On a recent episode of the Effectively Wild podcast, a possibly (probably?) apocryphal tale was discussed that went roughly as follows: In the late 1980s, Bo Jackson hit such a low, fast, line-drive-type home run to dead center that the pitcher at the time, Nolan Ryan, made an effort to try to catch the ball as it passed the mound. It was discussed whether or not it was possible for a pitcher to rob a batter of a home run this way; the consensus opinion was that this was something for the online baseball world's best physicist, Dr. Alan Nathan, to look into. While he would certainly do a better job of it than I'm about to, he does provide a trajectory calculation Excel file on his Physics of Baseball website that can provide an initial answer.
There are a number of variables that come into play here. Speed off the bat is important, of course. As a reference point, I searched around for the fastest-hit home run I could find. This lead me to an August Fagerstom post at FanGraphs about 2014's most extreme home runs and a ball hit by Cleveland's Zach Walters in late September. Walters' home run left the bat at 122 MPH, and since I'm trying to figure out if this is even possible at all I'm going to use that as my go-to exit velocity. Park dimensions are hugely important as well, of course; any home run ball that a pitcher has a chance at will also just barely clear the fence.
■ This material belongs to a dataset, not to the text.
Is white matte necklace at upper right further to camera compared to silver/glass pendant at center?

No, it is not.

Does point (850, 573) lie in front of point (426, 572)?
Using a variety of online sources, including the Seamheads ballpark database, I collected the centerfield distances and wall heights for all active parks (summarized in a table after this paragraph). Fenway is shortest at only 390 feet in center, but it's offset a bit by the wall being 17 ft tall there. The optimal stadiums for this to have a chance at happening look to be Petco (396 ft x 8 ft), AT&T (399 ft x 8 ft), and Camden Yards (400 ft x 7 ft). Horizontal launch angle was fixed at 0 degrees (that is, true dead center). Backspin on the ball is a hugely important factor in this, but for the sake of simplicity (and this is why Alan could do it better) I kept it fixed at the spreadsheet's default 1500 RPM (and ignored any other spin directions).
Lastly, the ball's height when hit plays an enormous role. The spreadsheet was preset to two feet when I opened it, but I quickly found out that in all but the most extreme circumstances there were no catchable balls hit at two feet, so I also looked at one foot high (the lowest pitch struck for a home run last year) and 0.2 feet (approximately the lowest a ball could be without being literally in the dirt). To judge catchability I looked at ball height when it passed over the pitching rubber itself, taking the mound height into account, and the parameter I varied to look for catchable home runs was vertical launch angle.
|Ballpark||CF Distance||CF Height||Altitude||Average Temp|
As I briefly mentioned above, at an initial height of two feet it takes some extremes to find a catchable ball. Coming off the bat at 122 MPH, a ball hit at a vertical launch angle (VLA) of 8.9 degrees will scrape the top of the fence at both Petco and Camden, and will pass over the pitching rubber at 10.097 feet roughly a third of a second after it's hit. Now, I have absolutely no information on the vertical leaping ability of major league pitchers, but I wouldn't put it past, say, 6'10" Chris Young to be able to get that much air. Any slower, though, and the ball won't clear the fence.
Reducing the initial height to one foot opens the possibilities up a bit wider. Sticking with 122 MPH, a VLA of 9 degrees will leave the park at Petco only and will pass over the mound at just 9.2 feet (in about the same amount of time, a third of a second from impact). An extra half-degree of VLA raises the over-mound height to 9.7 feet - still potentially in range of many pitchers - while bumping the number of parks in which it's a home run to 16!
Dropping even further to the 2" initial height allows the VLA to be as much as 10.55 degrees while still passing less than 10 feet over the mound, leading to a home run in all parks except Chase Field, Marlins Park, and Minute Maid park. However, we may have left the realm of plausibility here with our 122 MPH, 10.55 degree VLA perfectly straight, 1500 RPM backspin home run hit basically in the dirt.
Actually, we might be well out of the realm of plausibility anyway with this whole thing. A 90 MPH pitch reaches the plate in just under half a second, and for all these low-trajectory hits the time it takes to return to the mound is about 0.35 seconds, so the total elapsed time from the pitcher's release of the ball is around 0.8 seconds. I don't know enough about human reaction times to say for sure whether it's possible for a pitcher to complete their follow-through, recognize the catchable line drive, and jump high enough accurately enough to actually catch the ball in such a short period of time, but I suspect it isn't.
So, the takeaway I hope you all get from this, then, is that from a strictly physics-of-a-batted-ball perspective it almost certainly is possible for a pitcher to be able to stop a home run, but from a practical perspective I doubt it could/will ever happen.